Eu acho que sim, porque a gente ama errado. O verdadeiro amor é eu te amo, mesmo eu achando você chato e intransigente. O amor é quase irracional nesse sentindo, e o amor de mãe é mais além. Por exemplo, quando a gente vai desmistificando os pais, quando a gente descobre que o nosso pai não é um herói, que a nossa mãe não é uma heroína, mesmo assim você ama. Agora a Janaína vai dar um basta em algum momento no Jerônimo. Mas esse basta não é uma questão do desvio do caráter, mas é do desvio do afeto. Porque o caráter parece que é mais racional e o afeto é emocional. Ela já tinha compreendido que tem um desvio de alguma coisa racionalmente, mas quando ele vai no afeto, ela não consegue, e aí começa uma outra etapa na novela.

João (Rafael Vitt), Janaína (Dira Paes) e Jerônimo (Jesuíta Barbosa). Foto: Globo/João Miguel Júnior

O que você acha que a trama traz de mais especial?  

Acho que a novela vem com uma força grande desse elenco jovem. Acredito que vai traduzir muito desses adultos que nós somos hoje. A novela tem também um charme, uma graça e uma elegância na própria moda dos anos 80 e 90, acho que vamos trazer elementos que vão ser surpreendentes para os jovens de hoje. É uma novela com muita emoção também, os encontros e desencontros dessa mãe com esse filho, com o amor que ela acha que tem, e o fato de ter que engolir a sogra do outro filho, a Lidiane (Claudia Raia). É uma personagem desafiadora, porque tem conexões com vários personagens. E acho que vou estar nessa pluralidade de emoção. É uma trama das 7, mas brinco falando que se a gente der uma intençãozinha a mais, vira das 9. Mas eu gosto muito dessa trama em relação ao Jerônimo, gosto também que o João não é um bobo. As autoras conseguiram uma coisa que é muito difícil, não deixar os heróis vivendo na inocência de estarem sendo enganados por pessoas espertas. O embate da Janaína é reconhecer que o filho tem um desvio de personalidade e ela não ser capaz de conseguir entrar no filho.
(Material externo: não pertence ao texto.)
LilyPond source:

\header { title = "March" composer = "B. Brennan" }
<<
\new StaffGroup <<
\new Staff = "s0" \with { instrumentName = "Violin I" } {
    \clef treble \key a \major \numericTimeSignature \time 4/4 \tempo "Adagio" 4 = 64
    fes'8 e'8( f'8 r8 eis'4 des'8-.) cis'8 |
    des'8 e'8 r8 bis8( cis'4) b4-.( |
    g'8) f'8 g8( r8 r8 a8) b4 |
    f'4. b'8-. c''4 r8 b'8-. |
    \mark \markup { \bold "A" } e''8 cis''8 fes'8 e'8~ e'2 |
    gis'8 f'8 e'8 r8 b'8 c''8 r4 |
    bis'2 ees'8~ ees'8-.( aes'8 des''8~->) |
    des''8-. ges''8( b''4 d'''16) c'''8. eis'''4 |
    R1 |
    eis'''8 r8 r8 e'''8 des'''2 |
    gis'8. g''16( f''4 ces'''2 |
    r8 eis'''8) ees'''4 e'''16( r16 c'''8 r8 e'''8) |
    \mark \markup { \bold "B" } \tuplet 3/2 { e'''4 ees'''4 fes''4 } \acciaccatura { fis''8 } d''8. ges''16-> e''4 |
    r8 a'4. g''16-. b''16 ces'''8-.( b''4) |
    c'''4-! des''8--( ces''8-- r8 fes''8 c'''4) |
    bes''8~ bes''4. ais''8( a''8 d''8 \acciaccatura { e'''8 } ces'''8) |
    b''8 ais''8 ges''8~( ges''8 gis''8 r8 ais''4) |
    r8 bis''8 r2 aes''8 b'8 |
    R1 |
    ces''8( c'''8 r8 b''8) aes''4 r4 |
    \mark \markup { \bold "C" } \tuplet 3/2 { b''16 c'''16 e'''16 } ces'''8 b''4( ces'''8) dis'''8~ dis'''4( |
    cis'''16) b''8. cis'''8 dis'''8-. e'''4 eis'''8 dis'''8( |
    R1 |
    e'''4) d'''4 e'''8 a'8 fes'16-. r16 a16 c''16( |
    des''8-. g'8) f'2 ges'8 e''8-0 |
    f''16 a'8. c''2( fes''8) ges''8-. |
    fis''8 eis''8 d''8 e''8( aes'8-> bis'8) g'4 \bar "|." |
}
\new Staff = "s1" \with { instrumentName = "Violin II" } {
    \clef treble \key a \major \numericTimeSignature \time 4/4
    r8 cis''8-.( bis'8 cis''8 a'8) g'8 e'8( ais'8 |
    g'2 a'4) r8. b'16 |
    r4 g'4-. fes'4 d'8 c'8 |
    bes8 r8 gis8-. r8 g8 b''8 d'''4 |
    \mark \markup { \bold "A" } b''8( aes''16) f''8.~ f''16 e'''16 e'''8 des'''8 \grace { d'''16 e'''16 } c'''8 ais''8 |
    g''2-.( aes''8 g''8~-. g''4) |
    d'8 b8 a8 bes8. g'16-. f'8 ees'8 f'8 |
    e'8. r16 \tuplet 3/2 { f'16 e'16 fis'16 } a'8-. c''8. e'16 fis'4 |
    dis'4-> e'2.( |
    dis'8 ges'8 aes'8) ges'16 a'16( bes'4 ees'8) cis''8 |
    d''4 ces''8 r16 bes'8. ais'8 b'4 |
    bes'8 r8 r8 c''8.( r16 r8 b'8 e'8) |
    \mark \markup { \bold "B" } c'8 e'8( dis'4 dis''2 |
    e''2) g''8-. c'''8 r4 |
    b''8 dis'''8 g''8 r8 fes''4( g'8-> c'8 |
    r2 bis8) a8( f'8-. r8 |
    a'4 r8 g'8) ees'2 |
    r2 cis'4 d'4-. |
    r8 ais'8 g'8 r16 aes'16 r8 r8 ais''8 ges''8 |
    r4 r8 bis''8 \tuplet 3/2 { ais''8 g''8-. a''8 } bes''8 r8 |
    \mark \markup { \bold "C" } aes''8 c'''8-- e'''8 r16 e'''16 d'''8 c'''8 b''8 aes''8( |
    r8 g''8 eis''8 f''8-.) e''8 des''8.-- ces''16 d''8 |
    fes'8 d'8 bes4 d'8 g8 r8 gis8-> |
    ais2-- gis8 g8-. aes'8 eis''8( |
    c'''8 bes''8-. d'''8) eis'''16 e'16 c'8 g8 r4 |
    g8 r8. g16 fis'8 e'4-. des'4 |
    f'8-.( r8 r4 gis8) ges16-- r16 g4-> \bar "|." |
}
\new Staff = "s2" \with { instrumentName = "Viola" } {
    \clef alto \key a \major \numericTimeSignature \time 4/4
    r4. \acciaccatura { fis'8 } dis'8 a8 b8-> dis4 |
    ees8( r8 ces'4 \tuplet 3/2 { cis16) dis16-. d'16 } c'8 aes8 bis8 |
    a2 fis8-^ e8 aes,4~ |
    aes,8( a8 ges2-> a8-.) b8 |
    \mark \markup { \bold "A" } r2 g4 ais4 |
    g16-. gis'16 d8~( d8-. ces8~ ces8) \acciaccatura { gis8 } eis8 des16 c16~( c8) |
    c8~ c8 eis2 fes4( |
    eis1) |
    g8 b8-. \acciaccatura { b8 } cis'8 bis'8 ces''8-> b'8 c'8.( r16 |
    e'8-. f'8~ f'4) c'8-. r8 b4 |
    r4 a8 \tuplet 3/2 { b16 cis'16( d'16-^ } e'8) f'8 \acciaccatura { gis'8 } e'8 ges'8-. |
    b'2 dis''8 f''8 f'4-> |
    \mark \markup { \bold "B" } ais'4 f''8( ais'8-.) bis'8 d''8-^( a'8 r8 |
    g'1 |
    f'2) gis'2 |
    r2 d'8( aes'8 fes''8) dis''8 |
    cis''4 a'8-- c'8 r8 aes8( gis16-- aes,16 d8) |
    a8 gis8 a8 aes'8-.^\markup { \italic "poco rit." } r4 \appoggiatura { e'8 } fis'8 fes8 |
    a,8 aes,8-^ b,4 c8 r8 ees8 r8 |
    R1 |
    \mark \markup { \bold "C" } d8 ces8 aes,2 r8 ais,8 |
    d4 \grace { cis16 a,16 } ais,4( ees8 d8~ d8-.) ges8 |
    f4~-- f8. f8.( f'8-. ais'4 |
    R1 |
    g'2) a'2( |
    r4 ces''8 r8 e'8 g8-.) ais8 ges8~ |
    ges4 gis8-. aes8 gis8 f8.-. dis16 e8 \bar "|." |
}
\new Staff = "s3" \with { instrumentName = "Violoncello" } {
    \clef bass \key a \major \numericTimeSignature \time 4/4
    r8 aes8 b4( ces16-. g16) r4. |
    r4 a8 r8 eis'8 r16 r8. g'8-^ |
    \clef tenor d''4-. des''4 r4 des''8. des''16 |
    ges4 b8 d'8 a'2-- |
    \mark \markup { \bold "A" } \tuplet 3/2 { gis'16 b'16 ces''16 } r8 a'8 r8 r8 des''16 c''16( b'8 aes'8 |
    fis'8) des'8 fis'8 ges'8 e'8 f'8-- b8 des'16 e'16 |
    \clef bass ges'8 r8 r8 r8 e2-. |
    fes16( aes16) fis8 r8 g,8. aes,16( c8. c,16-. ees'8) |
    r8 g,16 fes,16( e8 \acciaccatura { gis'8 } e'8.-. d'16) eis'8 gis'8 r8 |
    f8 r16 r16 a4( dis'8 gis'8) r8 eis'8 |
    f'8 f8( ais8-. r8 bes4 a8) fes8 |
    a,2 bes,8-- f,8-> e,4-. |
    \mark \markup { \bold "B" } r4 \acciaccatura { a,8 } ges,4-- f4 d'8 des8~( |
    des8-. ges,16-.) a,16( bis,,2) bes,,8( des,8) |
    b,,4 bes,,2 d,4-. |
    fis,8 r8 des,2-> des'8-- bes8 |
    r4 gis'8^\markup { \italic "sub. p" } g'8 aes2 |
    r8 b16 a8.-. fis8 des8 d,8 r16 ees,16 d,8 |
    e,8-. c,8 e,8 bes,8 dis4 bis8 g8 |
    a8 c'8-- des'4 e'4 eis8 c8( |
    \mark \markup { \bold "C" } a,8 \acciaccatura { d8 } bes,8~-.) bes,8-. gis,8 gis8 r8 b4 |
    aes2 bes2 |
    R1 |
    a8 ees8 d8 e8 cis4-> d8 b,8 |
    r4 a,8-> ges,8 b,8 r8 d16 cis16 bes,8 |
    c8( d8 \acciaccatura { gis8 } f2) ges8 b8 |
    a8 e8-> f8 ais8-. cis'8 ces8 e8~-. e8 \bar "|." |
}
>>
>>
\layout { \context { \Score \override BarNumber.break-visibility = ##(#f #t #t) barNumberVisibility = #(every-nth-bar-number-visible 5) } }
Janaína (Dira Paes) e Herculano (Humberto Martins). Foto: Reprodução Globo

A personagem tem um pouco de humor também naqueles duelos com Lidiane, né?   

Com certeza! É inevitável porque elas são muito diferentes. Vai ser um bom embate porque a personagem dela é maravilhosa. Agora a minha é mais essência. Acho que se a gente tivesse há 30 anos, elas sem dúvidas não seriam personagens que simpatizariam uma com a outra, aí tem uma trama também que se desenrola. O presente que ganhei do Jorginho de ter me escolhido para esse personagem me honra muito. Primeiro ver o Jesuíta debutar em uma novela, é um ator incrível, e a gente já esteve junto fora daqui em outros trabalhos. E ver também o desabrochar do Rafa Vitti, um jovem homem que tem 23 anos, muito lindo. E poder repetir essa parceria com a Claudia (Raia), porque eu a admiro muito. Eu falo que se ela não fosse atriz ela poderia ser médica, porque só falta dar uma receita e assinar. Ela é uma pessoa muito experiente e generosa, divide tudo. O Humberto (Martins), nós somos um casal que se olhou e ficou junto. Então a gente está descobrindo qual a nossa graça, mas acho legal quando a gente descobre algo além do beijo. Tem humor também e vai ter uma surpresa que em breve ela vai ter um segundo candidato (Raimundo - Flávio Tolezani).